▸ **TASK OBJECTIVE**: Pictures aside, copy exactly the lines running from the one with "focal_mm: 2.71" to the end of the records.

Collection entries
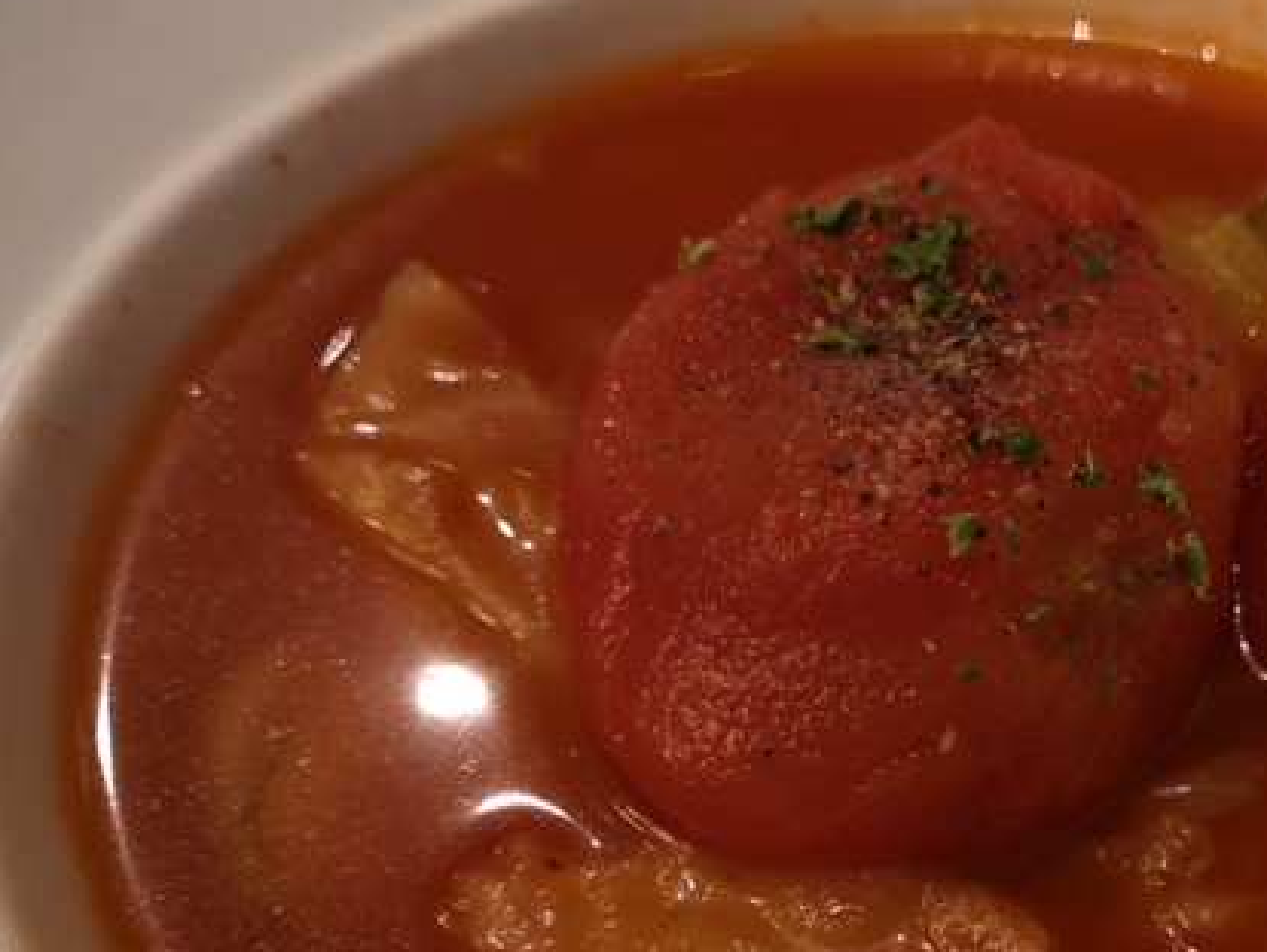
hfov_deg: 35.8
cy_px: 720
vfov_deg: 27.7
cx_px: 971
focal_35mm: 52
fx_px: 1905
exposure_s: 1/25
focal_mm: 3.95
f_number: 1.8
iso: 400
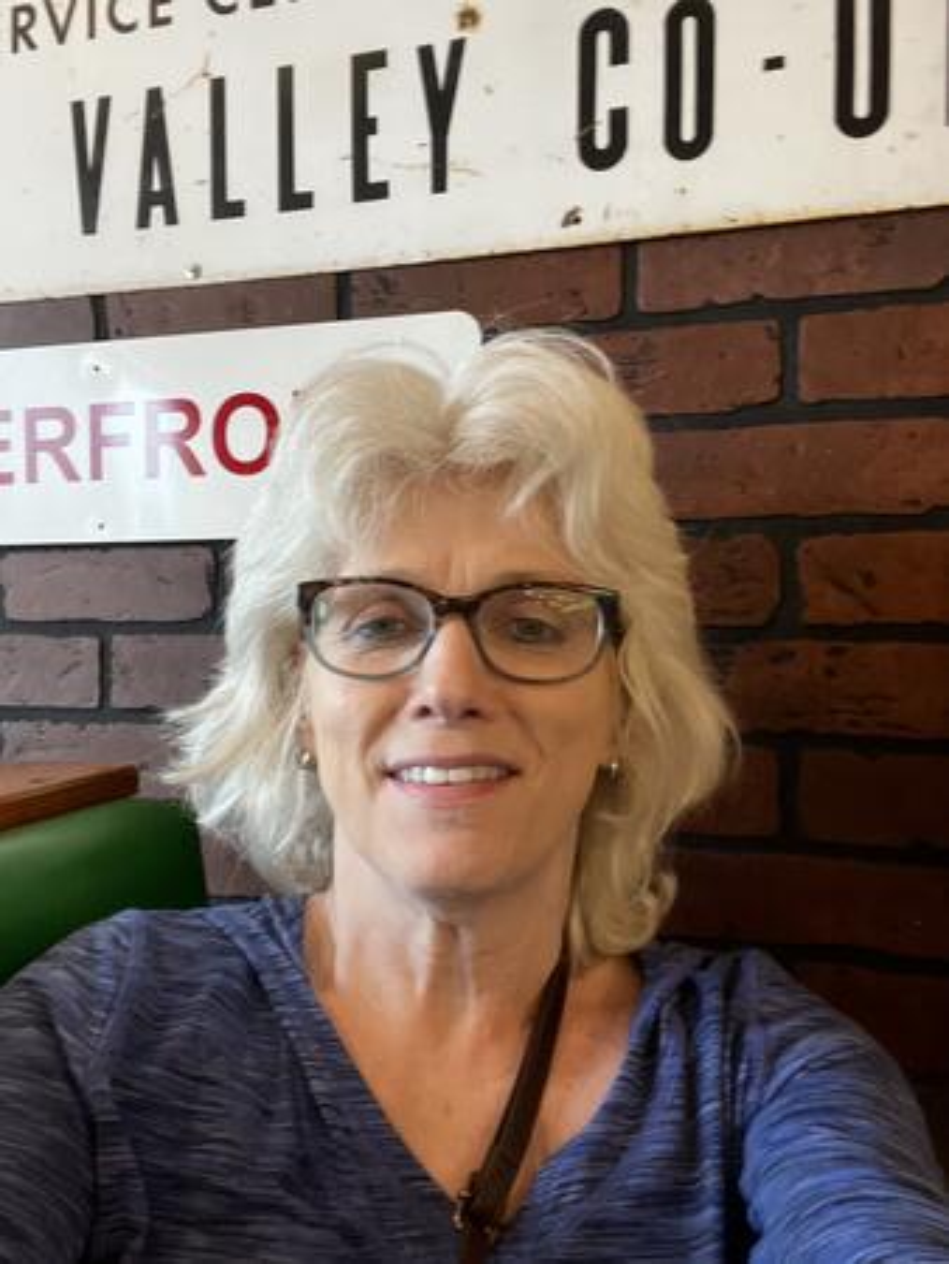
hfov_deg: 46.8
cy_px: 632
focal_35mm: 30
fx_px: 1096
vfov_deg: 59.9
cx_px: 474
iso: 400
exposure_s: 1/30
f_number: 2.2
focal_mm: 2.71
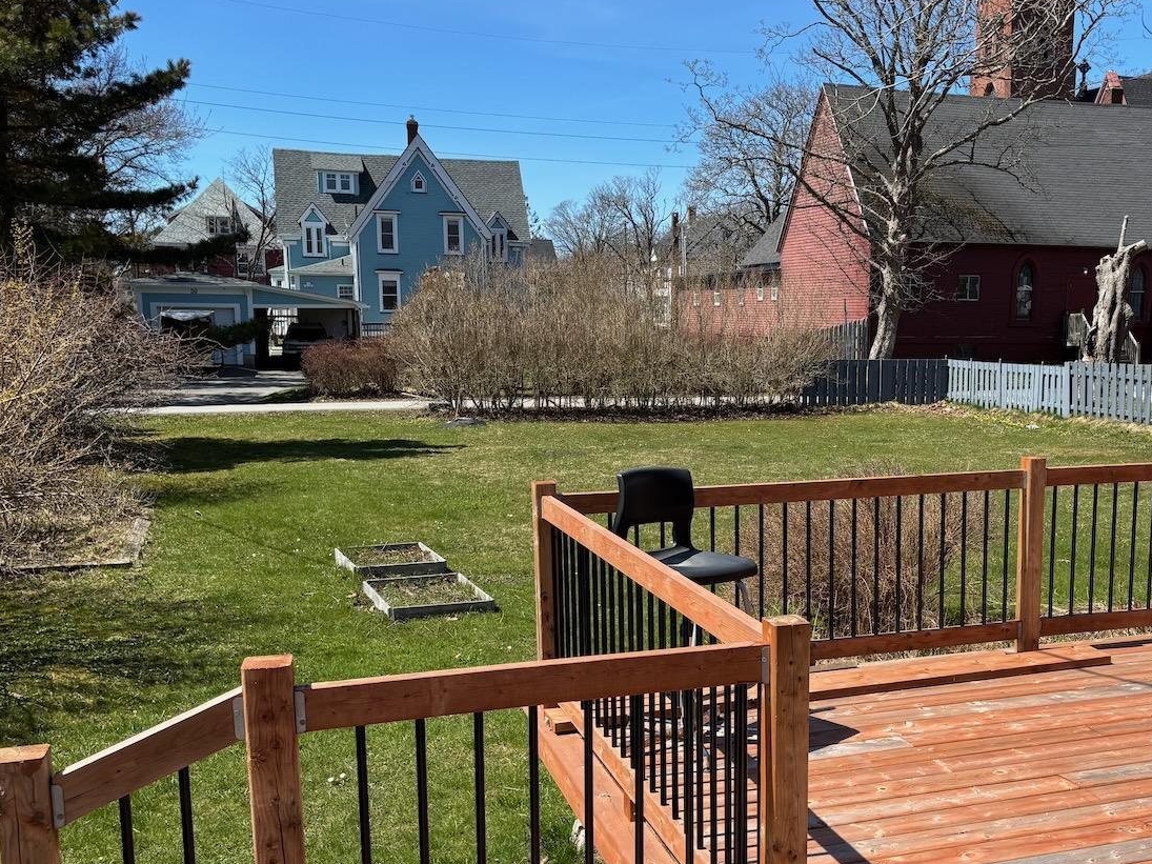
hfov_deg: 48.3
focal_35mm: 38
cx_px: 755
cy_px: 538
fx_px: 1264
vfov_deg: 37.5
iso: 50
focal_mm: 5.96
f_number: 1.6
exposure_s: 1/2242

▸ **SOLUTION TO THE EXERCISE**:
focal_mm: 2.71
hfov_deg: 48.3
focal_35mm: 38
cx_px: 755
cy_px: 538
fx_px: 1264
vfov_deg: 37.5
iso: 50
focal_mm: 5.96
f_number: 1.6
exposure_s: 1/2242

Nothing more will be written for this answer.